■ WHAT YOU SHOULD DO ■
Rewrite the stretch of the Ontario carbon storage article from "Progress will be" through "the decade ahead.", putting "observers" in place of "analysts".

■ EXCERPT ■
══════════

Bury It Deep: Ontario Launches a Carbon Storage First

Ontario accepts applications for industrial-scale underground CO2 storage, cutting a key barrier to CCUS deployment

6 May 2026

Industrial refinery with emissions stack against blue sky

For years, Canada's heaviest industrial emitters have had the technology to capture carbon dioxide but nowhere legal to put it. Ontario just changed that. The province launched its first commercial permitting program for underground carbon storage in February 2026, creating a regulated pathway that developers have been waiting years to access.

Under the Geologic Carbon Storage Act, 2025, approved companies can permanently inject captured CO2 into deep saline rock formations in Southwestern Ontario, sealed beneath impermeable cap rock. The geology here is ideal. No region in Canada sits closer to a denser cluster of industrial emitters, making this stretch of the province a natural anchor for the country's carbon capture buildout.

The numbers behind the program are substantial. Ontario projects up to seven million tonnes of CO2 eliminated annually, with more than 4,000 jobs created in the process. Those figures are already reshaping how investors think about the cement, steel, and chemical sectors. Capital conversations that once stalled on regulatory uncertainty now have something concrete to work with.

Ottawa is moving in parallel. Canada committed $28.9 million to carbon capture and storage innovation in March 2026 alone, backing storage research in Saskatchewan and breakthrough capture projects in Ontario and Quebec. Ontario's new framework gives that federal investment a commercial destination.

Progress will be measured in years, not months. Federal tax credit structures are still being negotiated, and analysts don't expect first injections before the early 2030s.

Still, regulatory clarity has real value in an industry where uncertainty kills deals. Developers across Canada now know that Southwestern Ontario's subsurface is open for business. The country has a foundation. What gets built on it will define the decade ahead.

══════════

■ Pose estimation data ■

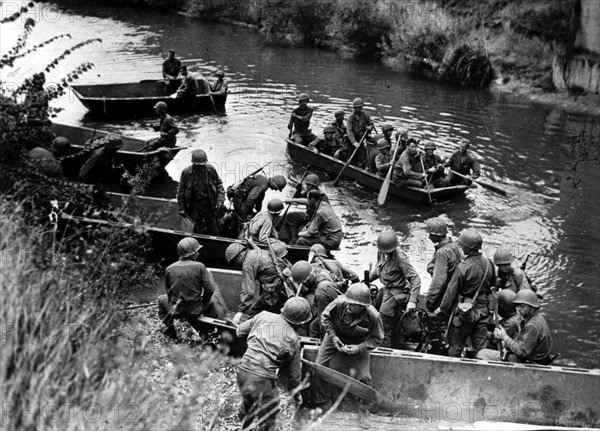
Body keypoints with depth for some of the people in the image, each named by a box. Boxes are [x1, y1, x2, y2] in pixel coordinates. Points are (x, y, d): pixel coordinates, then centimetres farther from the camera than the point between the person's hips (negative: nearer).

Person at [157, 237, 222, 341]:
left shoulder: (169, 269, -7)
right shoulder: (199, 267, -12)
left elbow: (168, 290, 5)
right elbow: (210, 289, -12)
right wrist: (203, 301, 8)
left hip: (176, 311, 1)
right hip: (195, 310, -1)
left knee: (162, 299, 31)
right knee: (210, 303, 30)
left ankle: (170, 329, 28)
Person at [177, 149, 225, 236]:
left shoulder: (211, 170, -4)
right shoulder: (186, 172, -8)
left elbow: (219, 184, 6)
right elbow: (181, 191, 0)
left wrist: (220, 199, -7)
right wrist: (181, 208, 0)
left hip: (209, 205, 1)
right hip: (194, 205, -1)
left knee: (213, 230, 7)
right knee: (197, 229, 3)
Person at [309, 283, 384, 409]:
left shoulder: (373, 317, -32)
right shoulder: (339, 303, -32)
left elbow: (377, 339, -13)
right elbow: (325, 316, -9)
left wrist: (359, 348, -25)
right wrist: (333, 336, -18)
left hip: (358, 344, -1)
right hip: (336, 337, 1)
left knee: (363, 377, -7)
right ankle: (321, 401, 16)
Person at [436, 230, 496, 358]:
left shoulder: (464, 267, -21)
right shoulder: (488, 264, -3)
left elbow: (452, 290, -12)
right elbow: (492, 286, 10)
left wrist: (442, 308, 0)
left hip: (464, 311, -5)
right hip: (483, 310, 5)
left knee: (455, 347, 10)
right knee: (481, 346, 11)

══════════

■ WRITTEN RESPONSE ■
Progress will be measured in years, not months. Federal tax credit structures are still being negotiated, and observers don't expect first injections before the early 2030s.

Still, regulatory clarity has real value in an industry where uncertainty kills deals. Developers across Canada now know that Southwestern Ontario's subsurface is open for business. The country has a foundation. What gets built on it will define the decade ahead.